Our First Year with Solar Panels, by Chris Stratton

 A local solar company putting supports for PV panels on our roof. No that's not a tiny man on the ladder.

A local solar company putting supports for PV panels on our roof. No that's not a tiny man on the ladder.

We got solar panels installed on our home on 22 April 2016 - Earth Day, coincidentally. We now have a full year's worth of energy data since they were installed, so I thought I would look at how much energy they produced and how much we consumed during our first year of having solar. Fair warning: this post will inevitably be pretty wonky. I'm glad to delve into technical details further in comments or elsewhere if people are interested, but for the post itself, I've tried to keep the wonk in check.

One of the primary goals of our home renovation project is to reduce our environmental impact by reducing the carbon emissions associated with operating the house. In addition to reducing our energy consumption through robust efficiency measures, we decided that it also makes sense to generate our own renewable energy on-site to power the house. Since we're in the Pasadena, CA area, -- with 286 sunny days per year -- rooftop solar panels made sense for on-site renewable generation.

Usually it makes more sense to reduce consumption through efficiency measures (and conservation) before adding on-site renewables. Saving a kilowatt-hour (kWh) of energy through efficiency is often cheaper than generating that same kWh through a solar electric photovoltaic (PV) array. However, at some point after the "low-hanging fruit" efficiency measures have been completed, the price of reducing a kWh through efficiency matches the price of generating a kWh with a PV array, and at that point, it makes more financial sense to switch from reducing energy demand (efficiency) to changing the source of your energy supply (renewables). This break-even point is changing as the price of solar panels falls lower and lower.

■ Records provided

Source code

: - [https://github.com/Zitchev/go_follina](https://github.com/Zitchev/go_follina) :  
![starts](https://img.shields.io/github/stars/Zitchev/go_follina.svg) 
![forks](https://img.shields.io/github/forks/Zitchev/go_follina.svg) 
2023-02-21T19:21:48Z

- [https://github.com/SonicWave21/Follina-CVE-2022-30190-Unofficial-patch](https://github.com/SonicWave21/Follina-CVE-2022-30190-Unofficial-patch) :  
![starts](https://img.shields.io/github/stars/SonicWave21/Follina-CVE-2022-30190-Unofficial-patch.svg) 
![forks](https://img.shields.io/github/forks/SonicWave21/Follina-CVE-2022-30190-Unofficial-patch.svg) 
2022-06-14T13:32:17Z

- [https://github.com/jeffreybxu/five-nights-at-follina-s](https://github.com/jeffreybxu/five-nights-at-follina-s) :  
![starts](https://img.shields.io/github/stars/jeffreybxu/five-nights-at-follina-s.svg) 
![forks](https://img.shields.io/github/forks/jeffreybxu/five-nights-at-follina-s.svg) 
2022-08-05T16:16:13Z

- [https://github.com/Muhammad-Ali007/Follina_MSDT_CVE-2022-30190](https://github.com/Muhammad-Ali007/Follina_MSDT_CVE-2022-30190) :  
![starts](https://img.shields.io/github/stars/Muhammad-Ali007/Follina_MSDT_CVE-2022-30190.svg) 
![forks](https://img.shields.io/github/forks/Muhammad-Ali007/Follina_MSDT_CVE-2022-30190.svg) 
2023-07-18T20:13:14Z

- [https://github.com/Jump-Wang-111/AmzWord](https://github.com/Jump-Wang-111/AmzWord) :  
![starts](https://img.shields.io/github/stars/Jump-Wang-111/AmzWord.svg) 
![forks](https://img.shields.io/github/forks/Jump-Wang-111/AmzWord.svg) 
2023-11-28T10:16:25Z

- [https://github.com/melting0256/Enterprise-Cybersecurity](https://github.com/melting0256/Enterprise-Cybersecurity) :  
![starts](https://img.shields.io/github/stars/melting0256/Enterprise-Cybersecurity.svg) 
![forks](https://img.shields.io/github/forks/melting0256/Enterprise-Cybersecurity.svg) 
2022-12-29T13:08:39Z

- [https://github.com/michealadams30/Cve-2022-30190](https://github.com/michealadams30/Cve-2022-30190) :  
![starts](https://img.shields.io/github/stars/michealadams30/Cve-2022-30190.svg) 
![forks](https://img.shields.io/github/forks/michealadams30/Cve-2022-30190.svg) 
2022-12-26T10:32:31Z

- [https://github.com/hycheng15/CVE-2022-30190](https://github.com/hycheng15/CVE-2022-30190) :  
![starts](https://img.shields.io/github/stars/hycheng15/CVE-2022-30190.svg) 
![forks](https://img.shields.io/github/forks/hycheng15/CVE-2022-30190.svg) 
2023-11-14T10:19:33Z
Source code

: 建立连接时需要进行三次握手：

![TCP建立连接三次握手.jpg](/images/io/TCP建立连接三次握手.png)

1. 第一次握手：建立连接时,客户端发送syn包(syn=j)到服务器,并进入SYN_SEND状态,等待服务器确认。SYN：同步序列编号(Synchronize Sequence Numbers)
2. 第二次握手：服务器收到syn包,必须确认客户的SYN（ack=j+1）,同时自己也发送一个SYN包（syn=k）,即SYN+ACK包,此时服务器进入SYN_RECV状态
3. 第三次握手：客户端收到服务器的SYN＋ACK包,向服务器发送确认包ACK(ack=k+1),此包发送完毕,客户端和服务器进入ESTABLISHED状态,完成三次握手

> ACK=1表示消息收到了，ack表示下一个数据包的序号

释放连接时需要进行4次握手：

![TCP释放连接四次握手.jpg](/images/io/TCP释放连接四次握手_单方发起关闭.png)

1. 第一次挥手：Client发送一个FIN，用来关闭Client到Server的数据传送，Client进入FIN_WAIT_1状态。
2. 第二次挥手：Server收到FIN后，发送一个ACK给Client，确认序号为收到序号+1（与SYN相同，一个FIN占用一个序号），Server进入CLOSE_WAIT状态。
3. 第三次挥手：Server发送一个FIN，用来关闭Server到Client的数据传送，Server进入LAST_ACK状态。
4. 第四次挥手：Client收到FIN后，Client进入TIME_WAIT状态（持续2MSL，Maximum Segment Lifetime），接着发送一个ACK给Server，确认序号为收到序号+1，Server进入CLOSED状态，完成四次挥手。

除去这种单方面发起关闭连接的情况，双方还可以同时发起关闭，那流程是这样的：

■ Actions to take
#1 Translate this sentence from the post on solar panels into Spanish: "Saving a kilowatt-hour (kWh) of energy through efficiency is often cheaper than generating that same kWh through a solar electric photovoltaic (PV) array."
#2 Summarize the post on solar panels in two sentences.
#3 Answer these questions using the post on solar panels:
(a) On what date were the panels installed?
(b) How many sunny days per year does the Pasadena, CA area have?
(c) What is changing the break-even point between efficiency and renewables?

■ Responses for each task
#1 Ahorrar un kilovatio-hora (kWh) de energía mediante la eficiencia suele ser más barato que generar ese mismo kWh mediante un sistema fotovoltaico (FV) de energía solar eléctrica.

#2 Solar panels were installed on the author's home on 22 April 2016, and with a full year of data the author examines how much energy they produced and how much the household consumed. The panels support a renovation goal of cutting the house's carbon emissions, and although efficiency is usually cheaper than on-site generation, the break-even point between the two keeps shifting as solar panel prices fall.

#3
(a) 22 April 2016, which was Earth Day.
(b) 286.
(c) The falling price of solar panels.